ANTIBIOTICS: 6 PIVOTAL CARE AND COST CONSIDERATIONSby John G. Baresky on 11/12/20
Learning about antibiotics leads to better decisions and healthy outcomes
Antibiotics are wonderfully effective therapies used to treat an array of illnesses but they have their limitations and precautions as all medications do. Medical professionals are careful in their assessment of patients and their clinical decision making that leads to them prescribing or not prescribing an antibiotic. These are important considerations that clinicians and consumers share when it comes to the use of antibiotics:
1) Bacterial resistance
The overprescribing of antibiotics can lead to bacterial pathogens becoming more resistant to them. The natural biosystems within bacteria can become conditioned to and/or build their own natural defenses against antibiotic agents. This can reduce the effectiveness of antibiotics. Medical professionals are well aware of this as it impacts their choice to prescribe or not prescribe an antibiotic –and it weighs in on their specific choice of antibiotics when they do choose to prescribe them.

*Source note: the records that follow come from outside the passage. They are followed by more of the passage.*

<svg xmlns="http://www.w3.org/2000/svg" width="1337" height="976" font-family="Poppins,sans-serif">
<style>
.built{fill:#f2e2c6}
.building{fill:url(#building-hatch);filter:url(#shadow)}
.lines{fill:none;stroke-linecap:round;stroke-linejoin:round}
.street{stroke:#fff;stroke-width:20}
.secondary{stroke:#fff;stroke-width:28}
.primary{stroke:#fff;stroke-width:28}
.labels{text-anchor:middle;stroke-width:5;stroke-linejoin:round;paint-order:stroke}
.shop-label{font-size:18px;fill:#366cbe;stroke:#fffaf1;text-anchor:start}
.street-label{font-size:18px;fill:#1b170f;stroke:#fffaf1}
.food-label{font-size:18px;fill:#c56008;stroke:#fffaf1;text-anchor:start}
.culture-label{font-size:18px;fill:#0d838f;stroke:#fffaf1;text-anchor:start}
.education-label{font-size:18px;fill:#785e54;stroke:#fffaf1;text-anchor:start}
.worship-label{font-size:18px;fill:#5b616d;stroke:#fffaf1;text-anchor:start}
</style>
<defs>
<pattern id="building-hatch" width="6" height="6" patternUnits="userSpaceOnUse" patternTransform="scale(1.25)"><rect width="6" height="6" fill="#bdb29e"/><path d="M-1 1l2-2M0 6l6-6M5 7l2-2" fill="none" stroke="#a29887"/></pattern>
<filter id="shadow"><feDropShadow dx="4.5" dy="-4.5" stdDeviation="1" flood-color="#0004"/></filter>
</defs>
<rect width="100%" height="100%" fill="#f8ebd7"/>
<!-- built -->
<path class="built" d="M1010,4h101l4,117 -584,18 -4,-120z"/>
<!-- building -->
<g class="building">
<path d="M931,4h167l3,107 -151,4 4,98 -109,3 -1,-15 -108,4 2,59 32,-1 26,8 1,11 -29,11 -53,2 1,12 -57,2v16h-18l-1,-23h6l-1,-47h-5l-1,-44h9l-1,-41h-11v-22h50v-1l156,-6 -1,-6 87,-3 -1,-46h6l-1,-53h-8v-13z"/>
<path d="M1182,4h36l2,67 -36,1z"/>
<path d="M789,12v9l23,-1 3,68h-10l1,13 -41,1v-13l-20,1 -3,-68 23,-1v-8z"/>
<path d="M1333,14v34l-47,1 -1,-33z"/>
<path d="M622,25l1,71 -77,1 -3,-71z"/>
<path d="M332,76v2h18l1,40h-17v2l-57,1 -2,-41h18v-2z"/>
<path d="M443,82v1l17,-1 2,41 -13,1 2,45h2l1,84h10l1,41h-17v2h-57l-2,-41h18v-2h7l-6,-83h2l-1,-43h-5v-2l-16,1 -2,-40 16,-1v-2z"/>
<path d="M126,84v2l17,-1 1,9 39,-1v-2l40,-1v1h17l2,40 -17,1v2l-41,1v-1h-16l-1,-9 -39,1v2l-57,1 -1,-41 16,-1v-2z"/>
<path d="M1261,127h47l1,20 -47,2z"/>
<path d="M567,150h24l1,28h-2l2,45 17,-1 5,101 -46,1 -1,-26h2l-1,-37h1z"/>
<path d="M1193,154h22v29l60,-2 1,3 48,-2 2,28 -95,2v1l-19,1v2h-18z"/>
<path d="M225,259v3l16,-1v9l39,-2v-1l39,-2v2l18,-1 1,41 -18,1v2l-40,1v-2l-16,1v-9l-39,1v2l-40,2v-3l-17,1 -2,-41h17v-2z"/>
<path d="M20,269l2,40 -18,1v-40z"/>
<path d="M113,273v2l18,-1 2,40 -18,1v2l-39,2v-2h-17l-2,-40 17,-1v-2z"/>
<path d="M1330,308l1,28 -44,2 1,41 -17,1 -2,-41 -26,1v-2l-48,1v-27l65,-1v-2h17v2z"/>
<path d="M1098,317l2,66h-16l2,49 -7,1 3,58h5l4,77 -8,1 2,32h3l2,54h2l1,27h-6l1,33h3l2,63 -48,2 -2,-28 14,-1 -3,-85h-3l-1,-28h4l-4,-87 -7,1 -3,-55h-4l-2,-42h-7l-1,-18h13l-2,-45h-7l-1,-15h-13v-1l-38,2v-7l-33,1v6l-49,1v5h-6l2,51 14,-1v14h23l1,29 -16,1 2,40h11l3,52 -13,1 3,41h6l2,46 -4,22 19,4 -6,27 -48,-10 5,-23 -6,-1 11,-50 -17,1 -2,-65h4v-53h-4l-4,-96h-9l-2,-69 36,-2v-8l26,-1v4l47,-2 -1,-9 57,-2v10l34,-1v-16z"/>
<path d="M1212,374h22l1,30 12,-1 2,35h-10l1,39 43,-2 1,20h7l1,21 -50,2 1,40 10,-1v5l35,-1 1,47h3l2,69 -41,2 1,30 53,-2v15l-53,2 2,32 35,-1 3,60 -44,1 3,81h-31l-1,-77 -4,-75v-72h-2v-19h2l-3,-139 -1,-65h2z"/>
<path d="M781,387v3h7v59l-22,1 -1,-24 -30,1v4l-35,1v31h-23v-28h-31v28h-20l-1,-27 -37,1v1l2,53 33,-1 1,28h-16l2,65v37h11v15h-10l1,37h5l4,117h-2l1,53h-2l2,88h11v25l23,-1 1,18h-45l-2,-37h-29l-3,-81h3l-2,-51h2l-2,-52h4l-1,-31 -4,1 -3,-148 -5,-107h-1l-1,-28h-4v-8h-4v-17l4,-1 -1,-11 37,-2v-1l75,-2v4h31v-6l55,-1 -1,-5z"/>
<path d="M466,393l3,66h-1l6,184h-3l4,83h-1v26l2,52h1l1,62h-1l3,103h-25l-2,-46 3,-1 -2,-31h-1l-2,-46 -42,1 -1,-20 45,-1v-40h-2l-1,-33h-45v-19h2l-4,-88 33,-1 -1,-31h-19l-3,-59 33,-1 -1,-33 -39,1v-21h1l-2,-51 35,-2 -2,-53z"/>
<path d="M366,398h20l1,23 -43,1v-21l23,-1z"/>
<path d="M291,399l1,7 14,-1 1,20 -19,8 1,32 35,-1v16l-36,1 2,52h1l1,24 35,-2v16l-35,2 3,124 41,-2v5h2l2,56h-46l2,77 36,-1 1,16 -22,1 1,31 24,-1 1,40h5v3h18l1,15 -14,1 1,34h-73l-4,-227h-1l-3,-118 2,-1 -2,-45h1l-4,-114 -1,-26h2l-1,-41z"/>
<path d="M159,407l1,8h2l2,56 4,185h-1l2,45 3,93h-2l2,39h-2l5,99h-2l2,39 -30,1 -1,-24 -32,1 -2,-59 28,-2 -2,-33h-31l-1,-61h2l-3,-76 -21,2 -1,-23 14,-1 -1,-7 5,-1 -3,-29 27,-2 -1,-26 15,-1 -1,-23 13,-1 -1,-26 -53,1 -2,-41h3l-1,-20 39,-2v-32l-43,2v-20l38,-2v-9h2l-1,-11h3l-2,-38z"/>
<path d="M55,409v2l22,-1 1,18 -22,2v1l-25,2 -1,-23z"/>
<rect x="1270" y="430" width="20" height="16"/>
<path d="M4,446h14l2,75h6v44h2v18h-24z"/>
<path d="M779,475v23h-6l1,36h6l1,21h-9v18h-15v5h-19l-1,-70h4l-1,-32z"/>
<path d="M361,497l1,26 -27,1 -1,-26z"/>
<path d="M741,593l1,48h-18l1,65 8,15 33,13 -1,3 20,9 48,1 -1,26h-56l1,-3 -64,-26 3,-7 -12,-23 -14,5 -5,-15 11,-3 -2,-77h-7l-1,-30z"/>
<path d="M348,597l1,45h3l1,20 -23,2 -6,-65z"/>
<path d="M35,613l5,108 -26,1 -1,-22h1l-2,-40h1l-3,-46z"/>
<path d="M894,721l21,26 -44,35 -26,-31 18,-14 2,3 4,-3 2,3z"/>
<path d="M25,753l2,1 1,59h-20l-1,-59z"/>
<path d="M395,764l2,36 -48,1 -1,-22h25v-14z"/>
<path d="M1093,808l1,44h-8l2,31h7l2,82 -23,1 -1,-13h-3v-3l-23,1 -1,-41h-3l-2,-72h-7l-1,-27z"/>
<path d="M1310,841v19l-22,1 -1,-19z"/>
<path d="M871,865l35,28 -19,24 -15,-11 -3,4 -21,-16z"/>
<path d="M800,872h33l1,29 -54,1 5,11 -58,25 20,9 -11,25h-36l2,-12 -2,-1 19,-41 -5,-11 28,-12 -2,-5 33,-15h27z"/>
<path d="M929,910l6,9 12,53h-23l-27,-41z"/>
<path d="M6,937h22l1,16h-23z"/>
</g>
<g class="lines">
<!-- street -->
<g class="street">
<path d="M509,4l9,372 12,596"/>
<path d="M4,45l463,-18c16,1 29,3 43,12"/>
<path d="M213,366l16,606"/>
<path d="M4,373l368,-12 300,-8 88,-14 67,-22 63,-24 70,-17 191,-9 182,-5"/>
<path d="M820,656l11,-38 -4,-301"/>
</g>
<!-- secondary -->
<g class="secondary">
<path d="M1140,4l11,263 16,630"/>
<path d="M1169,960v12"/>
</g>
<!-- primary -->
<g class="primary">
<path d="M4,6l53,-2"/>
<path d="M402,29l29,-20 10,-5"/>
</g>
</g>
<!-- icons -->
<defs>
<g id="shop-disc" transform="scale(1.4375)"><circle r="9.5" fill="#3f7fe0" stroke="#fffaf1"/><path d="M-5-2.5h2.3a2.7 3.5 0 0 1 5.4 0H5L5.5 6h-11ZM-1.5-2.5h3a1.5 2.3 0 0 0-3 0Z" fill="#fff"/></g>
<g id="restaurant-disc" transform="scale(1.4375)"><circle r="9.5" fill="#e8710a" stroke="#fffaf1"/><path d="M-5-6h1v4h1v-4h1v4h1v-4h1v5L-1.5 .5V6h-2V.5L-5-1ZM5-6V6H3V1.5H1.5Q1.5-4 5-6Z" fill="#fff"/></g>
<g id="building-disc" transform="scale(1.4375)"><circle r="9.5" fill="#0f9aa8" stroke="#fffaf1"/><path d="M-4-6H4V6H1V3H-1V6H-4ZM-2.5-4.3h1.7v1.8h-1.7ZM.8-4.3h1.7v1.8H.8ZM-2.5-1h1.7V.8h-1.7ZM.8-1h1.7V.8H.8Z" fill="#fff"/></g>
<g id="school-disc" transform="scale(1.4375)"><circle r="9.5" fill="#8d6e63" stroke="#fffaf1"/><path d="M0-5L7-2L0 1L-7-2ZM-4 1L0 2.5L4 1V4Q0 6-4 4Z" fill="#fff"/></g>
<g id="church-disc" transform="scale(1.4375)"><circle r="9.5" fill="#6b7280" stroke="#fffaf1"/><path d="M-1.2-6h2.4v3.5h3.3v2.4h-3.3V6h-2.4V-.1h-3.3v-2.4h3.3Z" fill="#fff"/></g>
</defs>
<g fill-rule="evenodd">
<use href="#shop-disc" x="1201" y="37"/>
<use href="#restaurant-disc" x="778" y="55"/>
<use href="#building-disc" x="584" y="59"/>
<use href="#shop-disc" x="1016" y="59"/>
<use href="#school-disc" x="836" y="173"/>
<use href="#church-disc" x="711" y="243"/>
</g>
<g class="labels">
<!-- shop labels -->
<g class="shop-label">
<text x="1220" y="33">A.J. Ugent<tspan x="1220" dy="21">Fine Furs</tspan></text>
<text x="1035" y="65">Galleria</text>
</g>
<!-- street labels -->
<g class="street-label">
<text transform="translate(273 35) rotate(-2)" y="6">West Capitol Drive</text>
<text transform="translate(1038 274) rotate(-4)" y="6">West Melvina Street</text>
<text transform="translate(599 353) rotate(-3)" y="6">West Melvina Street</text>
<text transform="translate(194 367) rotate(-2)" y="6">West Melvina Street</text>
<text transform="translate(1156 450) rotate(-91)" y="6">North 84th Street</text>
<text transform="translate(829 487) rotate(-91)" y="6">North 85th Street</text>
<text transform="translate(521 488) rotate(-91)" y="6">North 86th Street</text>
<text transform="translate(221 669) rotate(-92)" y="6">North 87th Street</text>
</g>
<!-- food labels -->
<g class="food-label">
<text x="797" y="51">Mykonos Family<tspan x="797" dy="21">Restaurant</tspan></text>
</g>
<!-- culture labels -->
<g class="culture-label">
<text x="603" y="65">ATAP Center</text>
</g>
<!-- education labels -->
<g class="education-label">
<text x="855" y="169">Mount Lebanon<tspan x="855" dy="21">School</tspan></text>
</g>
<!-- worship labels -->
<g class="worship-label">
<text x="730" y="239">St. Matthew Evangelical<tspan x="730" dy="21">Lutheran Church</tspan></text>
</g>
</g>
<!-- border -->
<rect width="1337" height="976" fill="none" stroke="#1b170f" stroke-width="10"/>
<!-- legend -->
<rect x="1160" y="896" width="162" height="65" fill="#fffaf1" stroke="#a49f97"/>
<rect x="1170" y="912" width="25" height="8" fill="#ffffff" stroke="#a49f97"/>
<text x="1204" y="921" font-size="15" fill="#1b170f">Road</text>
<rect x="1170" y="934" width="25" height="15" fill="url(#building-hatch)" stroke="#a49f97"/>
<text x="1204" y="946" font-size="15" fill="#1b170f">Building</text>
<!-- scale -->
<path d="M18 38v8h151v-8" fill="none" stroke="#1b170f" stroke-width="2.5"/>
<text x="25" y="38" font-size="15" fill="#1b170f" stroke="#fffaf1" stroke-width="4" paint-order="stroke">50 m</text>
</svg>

2) The differences between bacterial and viral pathogens
Antibiotics are not effective against viruses. Even though the symptoms of a viral infection may mirror those of a bacterial infection, the differences between bacterial and viral pathogens prevent the use of antibiotics to treat viral infections. Medical professionals often use various diagnostic tests and other evaluation methods to discern if a patient is ill due to bacterial or viral pathogens and choose their treatment course of action accordingly.
3) When it comes to antibiotics sharing is not caring!
It is not safe or effective to share antibiotics. Medical professionals prescribe antibiotics according to the specific patient they have diagnosed. If a patient shares their medication with another person that has the same symptoms, various issues can arise. Even if their symptoms are the same, each person may be infected by a different pathogen and the antibiotic prescribed will not be effective for the other sick individual.
Another concern is the other person may not be able to tolerate the medication prescribed to the patient diagnosed by the clinician or they may also be on another medication which could have a harmful interaction with the antibiotic.
4) Therapeutic adherence is essential to ensure antibiotic effectiveness
Patients taking antibiotics need to consume them according to the instructions of the medical professional that prescribed them. The doses of therapy should be taken at the precise hourly or daily intervals directed by the prescribing clinicians plus they should be taken in accordance with any other guidance that accompanies those instructions (take with food, abstain from alcohol, etc.).
The complete course of therapy prescribed needs to be completed. If a patient fails to consume the entire quantity of prescribed medication because they feel better, symptoms may return as the bacterial pathogen being treated is able to rebound with the result being their illness is prolonged and could require further care.
5) The negative economic impact of inappropriate antibiotic use
Misuse of antibiotics increases costs. If resistance to antibiotics increases, their effectiveness declines which means they may need to be prescribed at greater strengths or rendered ineffective to the extent that other more expensive antibiotic treatment options need to be used first.
These issues also apply to when an individual takes antibiotics prescribed to someone else and they fail to be effective or the consequences of drug interactions demand further care.
6) Pharmacists are important resources
Frequent prescribers of antibiotics are nurse practitioners and medical doctors. They can provide patients with ample information about the antibiotic therapy they are prescribing them. If a patient has further questions about the medication, they can also talk with the pharmacist who dispenses the antibiotic prescription medication for them.
Antibiotics are some of the most frequently dispensed medications at retail pharmacies. If necessary, the pharmacist can further consult with the prescribing clinician so the patient's questions are completely answered to their satisfaction.
Maximizing the benefits of antibiotics
Through understanding these 6 basic points about antibiotics, consumers, patients, medical professionals and payers all benefit from the clinical and economic attributes of antibiotics. Pharmaceutical manufacturers and healthcare researchers are continuing to develop better antibiotic therapies to treat a wider array of illnesses. The value of old and new antibiotic medications will continue to increase if they are used appropriately.